Amid this pandemonium, Labour are emerging as masters of Slow Politics.

What should Labour's stance on Brexit be? Either that they run the negotiations and secure a Brexit deal that won’t ruin their plans to democratise large parts of the economy. Failing that, they should use May's failures as an excuse to scrap the thing entirely, and avoid the economic hardship of a Tory Brexit. To do either, Labour need to secure a general election.

Under the 2011 Fixed-term Parliaments Act, a general election could be triggered by a vote of no confidence in the government. Given how incompetent the Tories are currently proving, that doesn't seem like a totally unrealistic goal.

If May wins today's vote, she will have another 12 months grace in which she can continue to fuck everything up, while making increasingly unconvincing announcements saying she's doing an amazing job. Even to certain Tories, that might seem unpalatable.
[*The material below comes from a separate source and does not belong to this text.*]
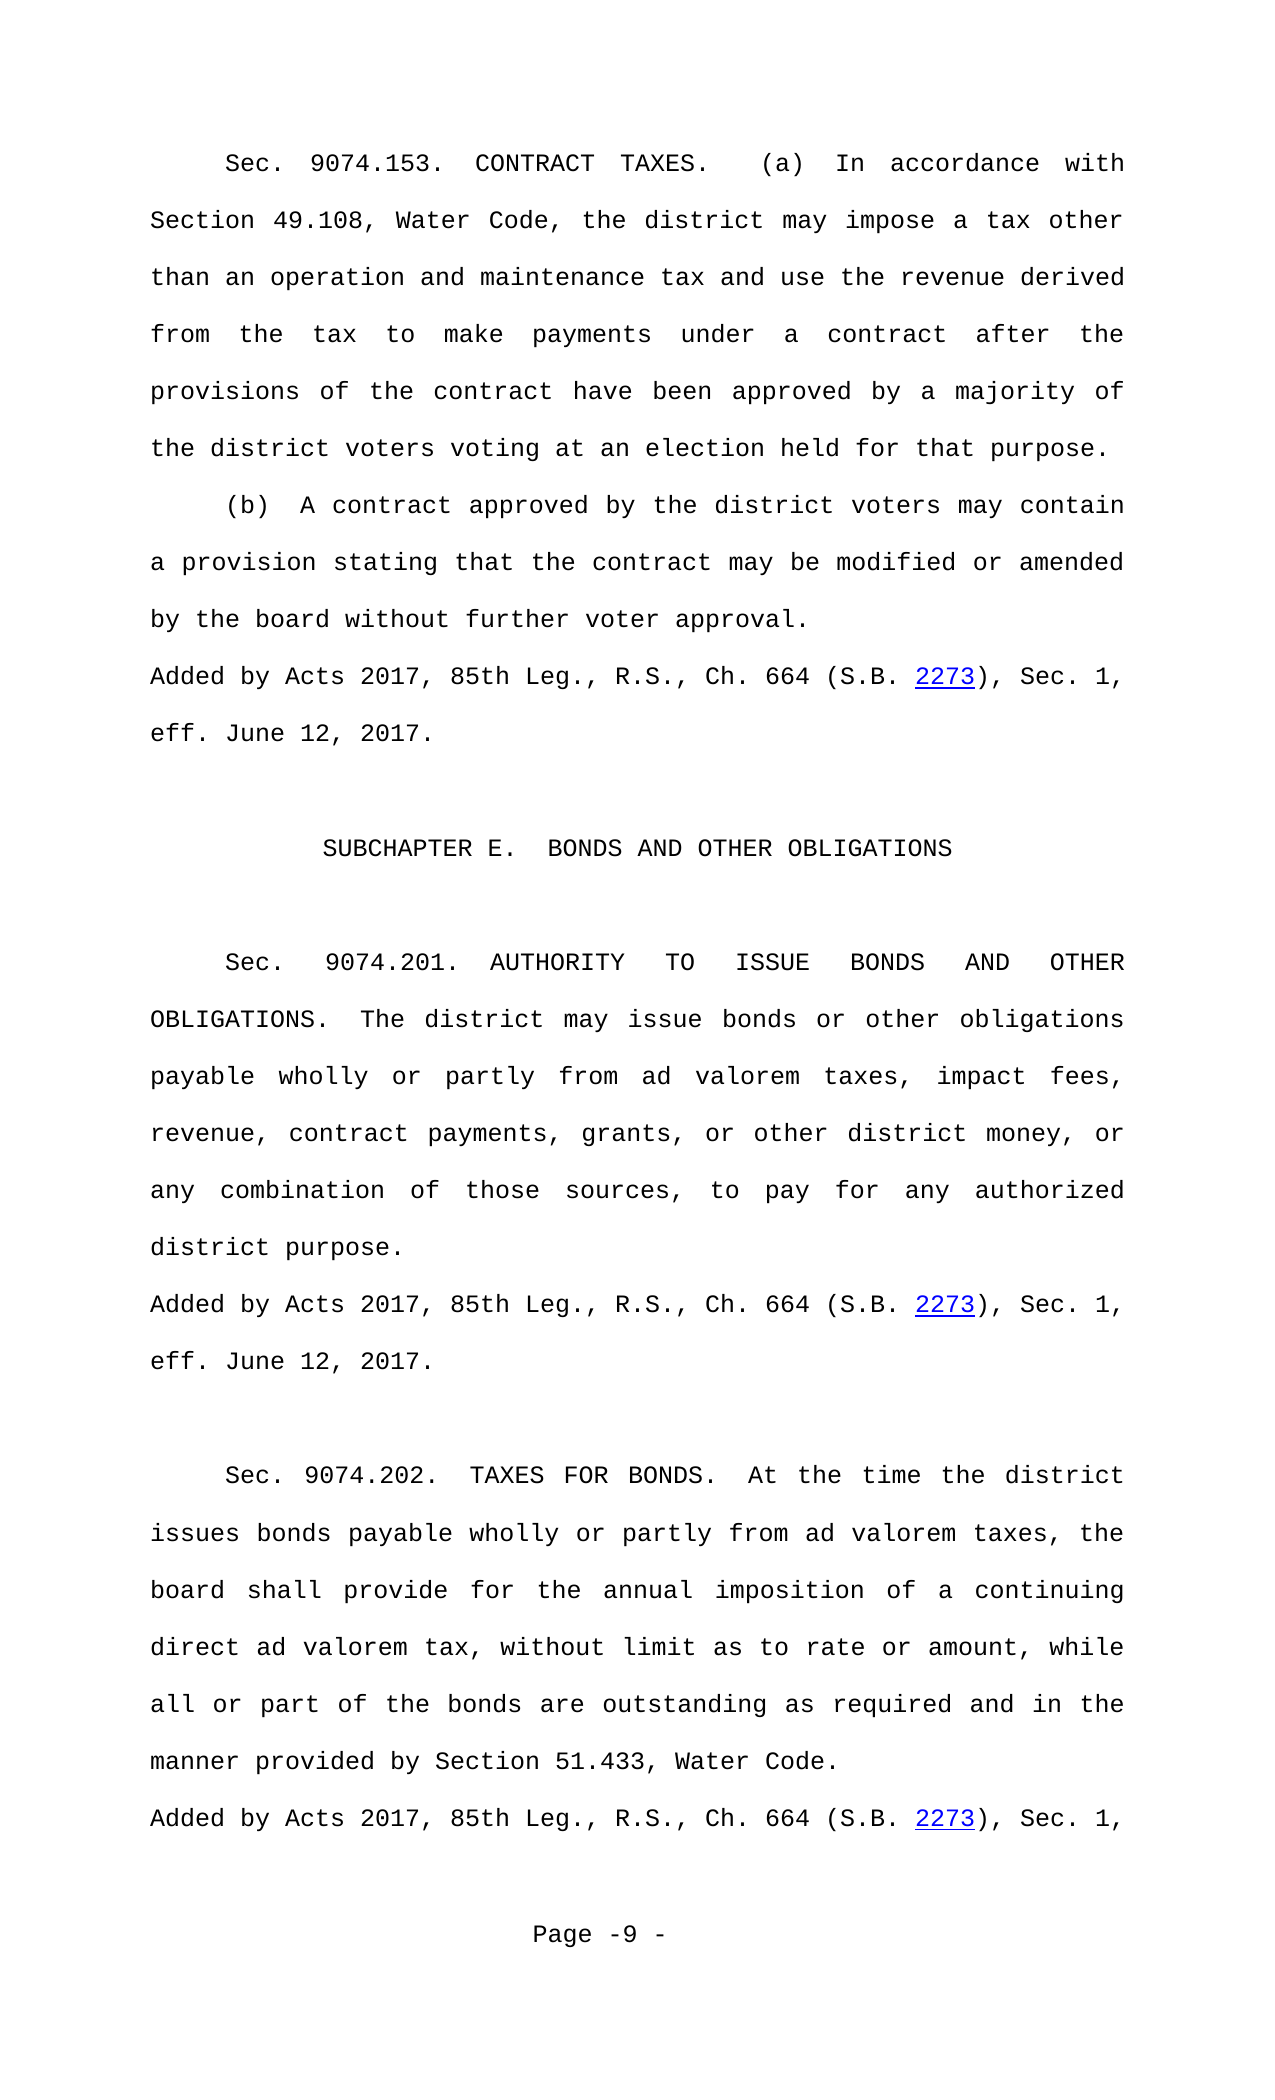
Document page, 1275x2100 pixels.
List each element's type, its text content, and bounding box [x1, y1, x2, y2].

Given the mathematics of the current parliament, this could be the only way that Labour is able to get the support it needs to topple May's government with a vote of no confidence, because they're going to need some disgruntled Conservatives on board. It feels counterintuitive, but Corbyn probably needs May to win the vote among her fellow Tories today. That way, he could have a shot at winning a vote of no confidence in her government, voted for by the whole of Parliament.

Sit back, wait for the Politics to happen. Let the Tories screw themselves over once again and strike at the right time.
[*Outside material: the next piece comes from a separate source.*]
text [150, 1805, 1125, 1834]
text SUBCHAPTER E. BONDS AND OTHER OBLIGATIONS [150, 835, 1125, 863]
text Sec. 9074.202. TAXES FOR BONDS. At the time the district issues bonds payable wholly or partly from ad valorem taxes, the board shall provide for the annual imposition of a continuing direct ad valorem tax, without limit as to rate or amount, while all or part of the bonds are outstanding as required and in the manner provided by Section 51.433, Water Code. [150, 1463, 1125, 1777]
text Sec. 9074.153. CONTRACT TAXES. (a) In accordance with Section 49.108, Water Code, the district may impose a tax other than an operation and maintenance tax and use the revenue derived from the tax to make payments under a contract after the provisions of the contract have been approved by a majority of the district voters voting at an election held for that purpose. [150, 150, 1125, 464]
But what are Corbyn's critics doing? Urging him to throw himself into The Politics wholeheartedly, of course. Yesterday, there were repeated calls for Labour to force a confidence vote in May's government – from the Labour right, the SNP, even Tory Remainer Anna Soubry. At times, these calls were baffled in their incomprehension: why won't Jeremy Corbyn do it? Well, maybe because he doesn't want to accidentally unite the Tories behind a Prime Minister when they're just about to open up a yawning internal schism? Just something to think about, lads.

Early on in Corbyn's leadership, I remember his alleged "slowness" to respond to news events was considered by journalists as a sign of weakness: that because his office couldn't dash out statements at the same frantic pace everyone in the media was used to, that must be a sign he wasn't up to the job. But of course, there was always an element in this of enthusiasts sneering at an outsider for not sharing the same nerdish interest in their hobby. Most people are not waiting on tenterhooks on Twitter feeds, hanging on for slip-ups at Prime Minister's Questions; quite frankly, unless you do this for a living, you probably don't have time. The general public are unlikely to consider it an essential quality of any brilliant leader to be able to respond to every little thing in real time.

And now, amid the chaos, Corbyn's slowness, his caution, is proving perhaps his greatest strength.

In the aftermath of the Brexit vote, there was a case for saying his position looked as impossible as May's does now – perhaps even worse, so divided was his party. But somehow, Corbyn has manoeuvred himself into a position where he could now be the man to save the country from the Brexit mess the Tories have devised. If he pulls this off, Corbyn – naïve old duffer, pottering around his allotment with his marrows – has to go down as one of the most brilliant Machiavellian political minds of his time. And all because he chilled out and refused to get sucked into the frenzy.